Все это начало меня злить — рыдания Виктории Федоровны, крики Дашкиного отца, сама Дашка — пришибленная, но старающаяся держать себя в руках, непонятно для чего припершийся к ним в дом Филипп, да теперь еще неизвестно как оказавшийся в его мертвой руке мой вышитый платочек…
— Ну, если уж ты готова обвинить меня в убийстве… — зло сказала я. — Что делать — вызывай милицию!
— Никакой милиции! — раздался у нас за спиной решительный хрипловатый голос. — Вы с ума сошли — милицию!
Я вздрогнула и обернулась. Рядом с нами стоял Дашкин отец Леонид Ильич и мрачно смотрел на мертвого Филиппа.

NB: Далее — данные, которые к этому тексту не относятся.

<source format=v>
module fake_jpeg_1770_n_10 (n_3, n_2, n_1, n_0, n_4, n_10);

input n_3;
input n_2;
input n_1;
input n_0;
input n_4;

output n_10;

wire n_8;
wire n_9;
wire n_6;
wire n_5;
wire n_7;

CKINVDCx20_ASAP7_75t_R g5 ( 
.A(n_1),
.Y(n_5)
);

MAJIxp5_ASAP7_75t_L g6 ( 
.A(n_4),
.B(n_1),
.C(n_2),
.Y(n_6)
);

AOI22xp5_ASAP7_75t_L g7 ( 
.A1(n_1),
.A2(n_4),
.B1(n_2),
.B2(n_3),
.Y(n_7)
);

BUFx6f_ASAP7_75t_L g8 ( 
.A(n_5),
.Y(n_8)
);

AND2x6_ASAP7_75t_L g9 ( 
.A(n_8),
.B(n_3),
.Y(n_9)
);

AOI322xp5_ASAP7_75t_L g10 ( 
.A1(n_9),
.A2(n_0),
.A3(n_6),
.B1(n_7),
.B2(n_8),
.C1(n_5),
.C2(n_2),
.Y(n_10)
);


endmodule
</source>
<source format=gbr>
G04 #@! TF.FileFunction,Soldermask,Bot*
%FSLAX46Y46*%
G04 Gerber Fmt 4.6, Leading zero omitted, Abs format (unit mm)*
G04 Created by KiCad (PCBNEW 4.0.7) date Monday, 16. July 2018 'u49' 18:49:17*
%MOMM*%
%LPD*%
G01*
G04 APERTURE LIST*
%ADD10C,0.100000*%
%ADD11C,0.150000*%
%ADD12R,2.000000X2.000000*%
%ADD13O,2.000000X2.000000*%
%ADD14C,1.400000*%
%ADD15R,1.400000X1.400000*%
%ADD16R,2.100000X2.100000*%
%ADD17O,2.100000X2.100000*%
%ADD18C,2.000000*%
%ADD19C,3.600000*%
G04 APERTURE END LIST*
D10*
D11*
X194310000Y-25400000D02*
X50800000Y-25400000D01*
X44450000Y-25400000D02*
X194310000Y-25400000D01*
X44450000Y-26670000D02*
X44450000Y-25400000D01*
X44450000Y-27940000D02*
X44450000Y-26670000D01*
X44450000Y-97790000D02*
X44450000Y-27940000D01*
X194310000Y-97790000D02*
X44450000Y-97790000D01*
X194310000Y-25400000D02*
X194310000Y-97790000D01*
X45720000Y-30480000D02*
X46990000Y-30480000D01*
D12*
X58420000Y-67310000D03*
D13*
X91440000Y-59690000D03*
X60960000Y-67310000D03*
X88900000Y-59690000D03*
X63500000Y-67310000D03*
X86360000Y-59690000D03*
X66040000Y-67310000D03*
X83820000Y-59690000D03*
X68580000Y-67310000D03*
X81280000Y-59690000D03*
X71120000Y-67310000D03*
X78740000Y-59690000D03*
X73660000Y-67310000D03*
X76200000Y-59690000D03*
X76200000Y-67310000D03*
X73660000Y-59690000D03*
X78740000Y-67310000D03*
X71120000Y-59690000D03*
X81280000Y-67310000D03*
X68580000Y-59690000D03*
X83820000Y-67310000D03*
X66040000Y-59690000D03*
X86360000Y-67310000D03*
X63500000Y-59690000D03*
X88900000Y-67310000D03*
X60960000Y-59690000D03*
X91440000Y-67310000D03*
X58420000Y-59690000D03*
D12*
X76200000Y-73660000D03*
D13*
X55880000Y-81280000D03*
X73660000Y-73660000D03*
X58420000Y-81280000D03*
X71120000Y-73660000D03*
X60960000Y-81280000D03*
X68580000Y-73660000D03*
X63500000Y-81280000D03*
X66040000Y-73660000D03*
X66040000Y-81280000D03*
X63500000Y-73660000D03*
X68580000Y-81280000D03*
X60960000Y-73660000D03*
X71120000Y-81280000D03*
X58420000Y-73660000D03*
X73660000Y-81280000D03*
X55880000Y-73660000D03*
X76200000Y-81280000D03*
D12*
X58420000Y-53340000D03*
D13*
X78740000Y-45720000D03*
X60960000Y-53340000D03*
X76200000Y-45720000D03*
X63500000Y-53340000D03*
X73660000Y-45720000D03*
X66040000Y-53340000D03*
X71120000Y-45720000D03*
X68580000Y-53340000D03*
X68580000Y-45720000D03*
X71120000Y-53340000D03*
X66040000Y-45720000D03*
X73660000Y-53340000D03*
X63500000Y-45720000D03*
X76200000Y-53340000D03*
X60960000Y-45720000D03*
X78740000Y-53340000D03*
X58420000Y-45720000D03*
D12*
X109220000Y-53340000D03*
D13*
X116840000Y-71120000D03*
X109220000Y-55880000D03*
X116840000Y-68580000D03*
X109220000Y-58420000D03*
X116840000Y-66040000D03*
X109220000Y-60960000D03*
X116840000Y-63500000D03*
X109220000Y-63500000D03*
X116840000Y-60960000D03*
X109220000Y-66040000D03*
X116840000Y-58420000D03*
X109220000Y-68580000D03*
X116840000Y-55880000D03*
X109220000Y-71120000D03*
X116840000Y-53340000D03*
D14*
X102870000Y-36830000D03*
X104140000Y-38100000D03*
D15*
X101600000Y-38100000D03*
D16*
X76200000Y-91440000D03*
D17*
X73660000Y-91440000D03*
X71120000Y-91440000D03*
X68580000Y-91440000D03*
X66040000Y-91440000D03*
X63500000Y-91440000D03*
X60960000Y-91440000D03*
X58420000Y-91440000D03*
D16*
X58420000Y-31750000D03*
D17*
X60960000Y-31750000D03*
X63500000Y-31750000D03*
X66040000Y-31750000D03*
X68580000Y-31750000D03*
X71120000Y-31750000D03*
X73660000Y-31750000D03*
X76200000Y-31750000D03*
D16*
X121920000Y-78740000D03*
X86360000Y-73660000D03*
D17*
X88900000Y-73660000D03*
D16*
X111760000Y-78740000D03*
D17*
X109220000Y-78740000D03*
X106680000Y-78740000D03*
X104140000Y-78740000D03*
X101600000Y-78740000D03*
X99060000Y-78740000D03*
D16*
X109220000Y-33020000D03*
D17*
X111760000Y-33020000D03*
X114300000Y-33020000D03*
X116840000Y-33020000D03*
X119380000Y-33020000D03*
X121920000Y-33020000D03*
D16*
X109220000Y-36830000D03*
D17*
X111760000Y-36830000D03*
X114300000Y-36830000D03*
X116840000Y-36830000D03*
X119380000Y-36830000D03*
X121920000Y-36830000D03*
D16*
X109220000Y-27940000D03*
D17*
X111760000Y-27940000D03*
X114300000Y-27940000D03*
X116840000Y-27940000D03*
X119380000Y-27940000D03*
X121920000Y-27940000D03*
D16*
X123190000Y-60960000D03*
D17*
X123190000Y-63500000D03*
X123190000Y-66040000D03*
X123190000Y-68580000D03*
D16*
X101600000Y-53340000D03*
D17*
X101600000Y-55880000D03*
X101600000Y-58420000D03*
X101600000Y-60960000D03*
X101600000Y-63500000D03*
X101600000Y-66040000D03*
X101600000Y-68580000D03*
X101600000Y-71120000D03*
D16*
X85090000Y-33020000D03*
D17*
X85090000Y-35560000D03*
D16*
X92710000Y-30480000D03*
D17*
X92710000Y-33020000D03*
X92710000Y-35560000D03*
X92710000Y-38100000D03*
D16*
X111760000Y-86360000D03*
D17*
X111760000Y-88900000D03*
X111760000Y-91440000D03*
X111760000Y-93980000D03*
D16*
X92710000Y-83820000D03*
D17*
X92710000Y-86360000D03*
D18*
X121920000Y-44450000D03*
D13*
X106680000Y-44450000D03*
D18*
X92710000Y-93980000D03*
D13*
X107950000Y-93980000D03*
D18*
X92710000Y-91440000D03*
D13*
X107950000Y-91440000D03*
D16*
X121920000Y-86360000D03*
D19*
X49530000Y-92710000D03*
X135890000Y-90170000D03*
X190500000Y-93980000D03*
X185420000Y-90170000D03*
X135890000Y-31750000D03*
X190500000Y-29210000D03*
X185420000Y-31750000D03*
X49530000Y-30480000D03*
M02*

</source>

— Вы представляете, что будет со всеми нами… со мной… если сейчас всплывет убийство? Еще и убийство? Мало нам сегодняшней истории с кражей… эти два случая обязательно свяжут, и все! Нам конец!
— А что же делать… с ним? — Дашка кивнула на труп.

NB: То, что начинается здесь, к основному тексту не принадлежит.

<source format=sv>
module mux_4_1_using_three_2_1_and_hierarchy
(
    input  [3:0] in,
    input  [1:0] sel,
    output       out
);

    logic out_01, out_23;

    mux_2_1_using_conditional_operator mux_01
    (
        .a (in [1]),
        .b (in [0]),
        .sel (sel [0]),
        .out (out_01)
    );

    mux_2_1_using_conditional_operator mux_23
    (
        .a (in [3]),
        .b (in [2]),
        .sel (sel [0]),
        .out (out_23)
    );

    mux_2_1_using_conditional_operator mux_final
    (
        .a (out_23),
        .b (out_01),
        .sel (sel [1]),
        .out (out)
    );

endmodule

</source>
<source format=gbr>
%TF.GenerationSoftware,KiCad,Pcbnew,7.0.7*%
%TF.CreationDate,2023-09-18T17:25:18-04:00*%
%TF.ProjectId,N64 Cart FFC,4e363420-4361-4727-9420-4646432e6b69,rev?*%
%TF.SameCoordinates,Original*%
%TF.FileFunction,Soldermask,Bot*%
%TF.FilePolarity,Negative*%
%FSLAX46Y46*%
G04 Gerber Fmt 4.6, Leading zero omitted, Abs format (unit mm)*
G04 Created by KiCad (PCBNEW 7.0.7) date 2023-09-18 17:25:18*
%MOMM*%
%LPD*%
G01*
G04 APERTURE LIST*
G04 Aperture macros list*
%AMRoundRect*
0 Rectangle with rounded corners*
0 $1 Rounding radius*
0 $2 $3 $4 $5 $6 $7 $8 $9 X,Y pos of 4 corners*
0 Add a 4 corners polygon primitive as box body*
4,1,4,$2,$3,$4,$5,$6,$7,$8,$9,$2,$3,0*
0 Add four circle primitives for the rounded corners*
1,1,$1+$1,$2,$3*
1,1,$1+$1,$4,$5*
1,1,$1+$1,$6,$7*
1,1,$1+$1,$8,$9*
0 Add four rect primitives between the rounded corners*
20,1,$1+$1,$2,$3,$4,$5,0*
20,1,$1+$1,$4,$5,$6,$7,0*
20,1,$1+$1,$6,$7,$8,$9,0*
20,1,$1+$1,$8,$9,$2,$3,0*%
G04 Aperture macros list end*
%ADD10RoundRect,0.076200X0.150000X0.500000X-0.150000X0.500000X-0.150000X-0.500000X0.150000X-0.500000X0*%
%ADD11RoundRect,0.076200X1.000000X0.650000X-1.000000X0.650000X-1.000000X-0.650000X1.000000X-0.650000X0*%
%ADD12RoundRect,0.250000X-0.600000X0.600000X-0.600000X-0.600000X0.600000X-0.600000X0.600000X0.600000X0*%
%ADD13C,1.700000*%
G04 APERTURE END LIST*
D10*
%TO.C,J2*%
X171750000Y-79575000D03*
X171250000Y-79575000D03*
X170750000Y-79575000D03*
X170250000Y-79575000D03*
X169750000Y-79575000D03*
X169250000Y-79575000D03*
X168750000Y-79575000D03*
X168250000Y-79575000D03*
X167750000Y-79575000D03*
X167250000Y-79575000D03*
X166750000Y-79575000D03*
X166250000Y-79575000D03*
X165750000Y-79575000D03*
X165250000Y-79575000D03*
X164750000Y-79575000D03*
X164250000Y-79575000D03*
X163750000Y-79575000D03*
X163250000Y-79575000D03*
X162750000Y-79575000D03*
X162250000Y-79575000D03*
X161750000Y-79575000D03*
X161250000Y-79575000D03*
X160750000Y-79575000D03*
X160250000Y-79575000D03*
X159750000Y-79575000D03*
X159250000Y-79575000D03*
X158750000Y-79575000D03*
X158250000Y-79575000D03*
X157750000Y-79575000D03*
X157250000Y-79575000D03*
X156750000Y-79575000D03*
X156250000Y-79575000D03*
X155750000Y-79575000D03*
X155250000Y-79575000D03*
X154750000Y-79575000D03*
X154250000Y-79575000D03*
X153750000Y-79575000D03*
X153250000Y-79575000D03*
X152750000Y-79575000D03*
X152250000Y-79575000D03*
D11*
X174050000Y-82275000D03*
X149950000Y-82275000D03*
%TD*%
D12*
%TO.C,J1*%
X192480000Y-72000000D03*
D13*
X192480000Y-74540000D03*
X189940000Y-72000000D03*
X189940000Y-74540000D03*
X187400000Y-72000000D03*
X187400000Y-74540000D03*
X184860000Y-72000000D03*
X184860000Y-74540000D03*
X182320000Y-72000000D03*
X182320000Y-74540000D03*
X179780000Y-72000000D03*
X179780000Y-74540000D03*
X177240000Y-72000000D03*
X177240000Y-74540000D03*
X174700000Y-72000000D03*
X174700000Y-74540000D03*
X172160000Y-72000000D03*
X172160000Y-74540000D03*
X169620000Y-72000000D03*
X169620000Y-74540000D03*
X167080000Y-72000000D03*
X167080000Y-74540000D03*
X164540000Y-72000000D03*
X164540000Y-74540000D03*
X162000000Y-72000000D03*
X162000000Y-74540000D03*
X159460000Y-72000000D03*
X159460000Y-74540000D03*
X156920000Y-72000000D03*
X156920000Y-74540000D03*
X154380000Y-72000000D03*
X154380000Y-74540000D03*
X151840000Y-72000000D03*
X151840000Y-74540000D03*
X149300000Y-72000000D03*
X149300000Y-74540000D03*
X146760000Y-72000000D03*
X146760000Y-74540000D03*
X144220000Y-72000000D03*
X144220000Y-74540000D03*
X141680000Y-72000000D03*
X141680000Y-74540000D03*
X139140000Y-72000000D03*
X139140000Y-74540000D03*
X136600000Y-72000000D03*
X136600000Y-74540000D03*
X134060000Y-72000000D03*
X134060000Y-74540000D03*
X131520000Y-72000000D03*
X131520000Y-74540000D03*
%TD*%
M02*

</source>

Выглядела она довольно спокойно, очевидно, после всего, что с ней произошло утром, ее уже ничто не могло поразить.
— Подожди, — Леонид Ильич насупился, — а Захаров на что?
Как и его знаменитый тезка, Леонид Ильич Гусаров главным инструментом своей политики считал телефон.
Он при нас набрал номер и велел, не здороваясь, голосом, полным начальственного хамства:
— Захарова мне!
Видимо, секретарша на другом конце провода посмела спросить, кто он такой, потому что Дашкин отец побагровел и рявкнул:
— Леонид Ильич Гусаров, вот кто!
После небольшой паузы он понизил голос и произнес требовательно, но вежливо и негромко:
— Алексей, приезжай ко мне. Да, прямо сейчас. Сам понимаешь — не было бы важно, не стал бы звонить.
Он бросил трубку и уставился на меня, опустив кустистые брови, делавшие его еще больше похожим на покойного генсека, и, снова наливаясь краской, с угрозой сказал:
— Ох, Екатерина, смотри у меня, если что!
Я хотела переспросить — «если — что?», но не смогла справиться со своим голосом. Спазм перехватил мне горло, и я не могла издать ни звука. Мертвый Филипп притягивал мой взгляд, как магнит, и мешал думать. Из-за него в голове варилась какая-то густая каша, в которой нет-нет да всплывали обрывки мыслей. Например — кто действительно мог убить Филиппа, если никто, кроме нас с ним, не входил в зимний сад? Я? Но я его не убивала!